Okay, to start off....my legs and ass are PISSED OFF!!!!!!!
The Thursday weight workout was great. But I think I pursued the lunge and squat sections a little aggressively.
So today's run was literally a big pain in the ass!
Also, I tweaked my right knee in the show I am rehearsing. I get my head slammed into a table and then thrown accross the room, and we rehearsed it a bunch on Tuesday, and I fell wrong one time and bashed the side of my knee. I am hoping it's just a bruise, and will just nag at me for a bit.....ANYWAY......
Today's run was not pretty. Six miles where I never really got over the "I HAVE to do this" stage....which is pretty rare for me. I chugged along, no worries of time, just wanted to bang out six miles before I had to go to rehearsal ****Does anyone else have a new appreciation for getting their workout done early?!?!?!
I finished the run and came back into my house. Then Jen came back. We both looked beat. But then came the wonderful part!
I never thought I'd be one of those people who "pull out the old pair of jeans they used to fit into".....but.......
Jen was lamenting the fact that I don't have any jeans that....well.....show my butt off. Sorry, but if you're reading my blog, well, it's mine......and I must now write about Jen's view of my butt.....or the view she'd like to have.......you get my point.....
As she was saying this, I recalled a pair of jeans I had gotten that were tooooooo small. But because of the project, it wondered if I should try them on......
HOLY CRAP, THEY FIT! Now, if I binged for a few days, they might not fit that well.....but right now, they fit pretty well!!!! I felt great!
Next, I jump in the shower to wash off my ugly six mile run and get ready for rehearsal. My voice feels pretty good so I......for the heck of it....just in the same flippint manner I try in those jeans....try singing a song that has a few notes in it that are very very high and must be sung very very powerfully for them to sound good. Up until this day, I hadn't been able to hit those notes with the abdominal "ooomph" that they needed.
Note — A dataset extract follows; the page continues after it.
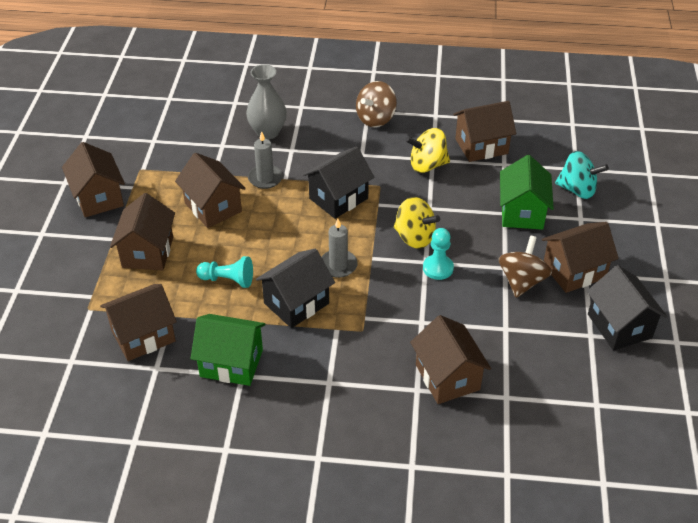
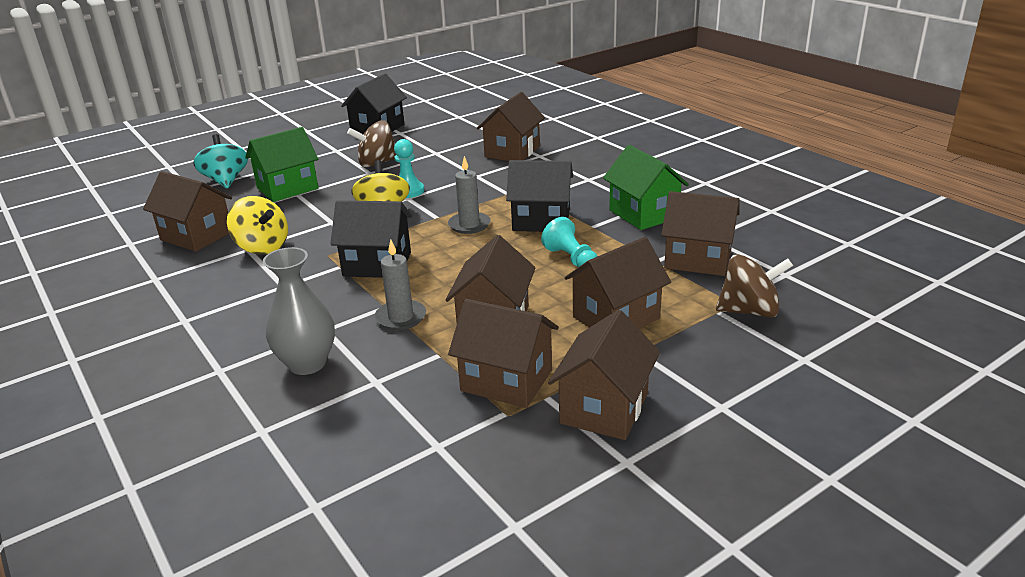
camera: 130 degrees left, 15 degrees down
(376, 119) = (198, 308): brown spinning top -> brown spinning top (749, 311)
(574, 271) = (339, 153): brown house -> brown house (506, 381)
But thanks to ROCHE-ABS.........I FREAKIN' NAILED THOSE NOTES!
Seriously, this project, and more to the point, the core work in this project has helped my singing and my stage voice incredibly. And today, when I hit those notes I almost couldn't believe it.
Lastly, I got a phone call today from an artistic director for a theatre I am really hoping to work at. But because I was in rehearsal, I couldn't take the call. I knew that when I checked the message, I might have a job offer, I might have a rejection, I might have a "we don't know yet, but we'll keep you posted".
I could have really started to stress, but my yoga helped. "that job does not define me. And though I really want that job, I am happy right now in my life without it, so whatever waits for me on the other end of that message, I am okay."
That is what I really thought, and the message was "give me a call back...looking forward to chatting with you about the project...." but no concrete offer.....so I still don't know. And I think that's a good test for me. It would be so easy to stress and obsess about what's going to happen. But you know what? Shows come and shows always go. And I know I did the best audition I could and left the choice to them. I can leave it until they tell me and I don't need the stress.
I really think my yoga has helped me realize that stress has no good place in life, no matter what.